Data for this task =
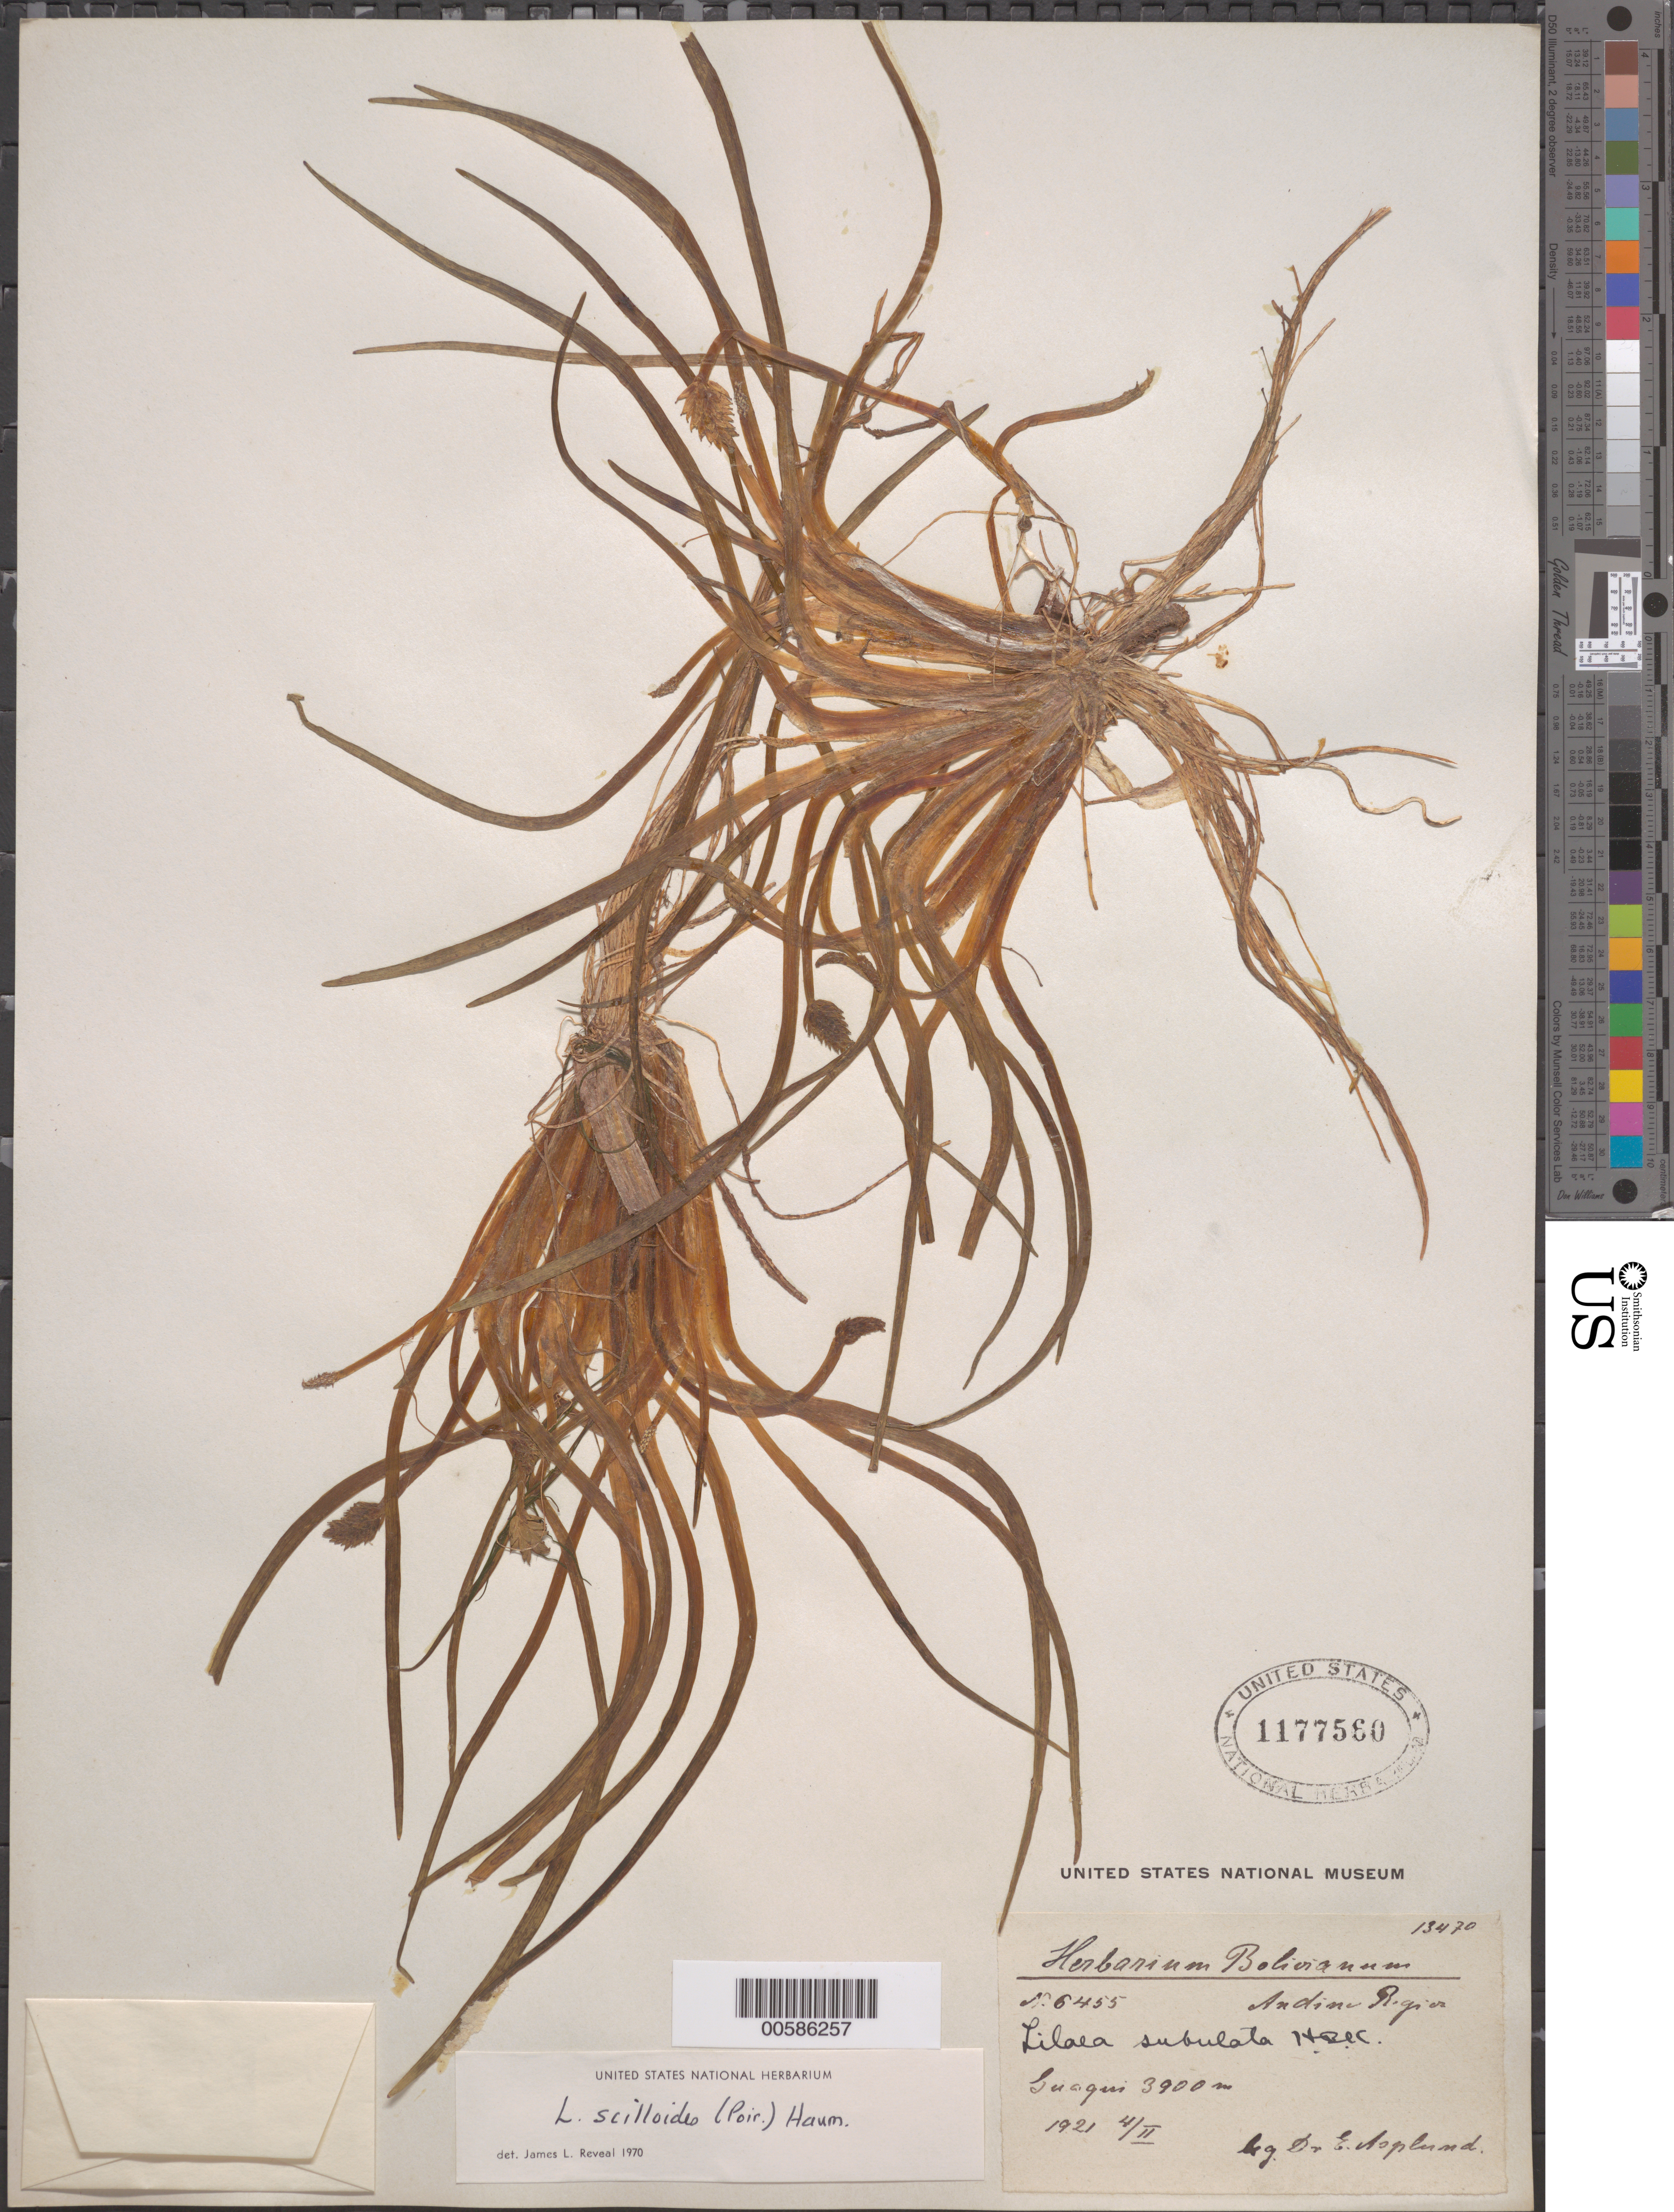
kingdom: Plantae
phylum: Tracheophyta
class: Liliopsida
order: Alismatales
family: Juncaginaceae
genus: Triglochin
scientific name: Triglochin scilloides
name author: (Poir.) Mering & Kadereit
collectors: E. Asplund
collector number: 13470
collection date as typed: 04 Feb 1921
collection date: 1921-02-04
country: Bolivia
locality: Guagui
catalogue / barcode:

What you should do =
Copy everything from the line containing "collector number: 13470" down to the final line, including both ends.

Solution to this exercise =
collector number: 13470
collection date as typed: 04 Feb 1921
collection date: 1921-02-04
country: Bolivia
locality: Guagui
catalogue / barcode:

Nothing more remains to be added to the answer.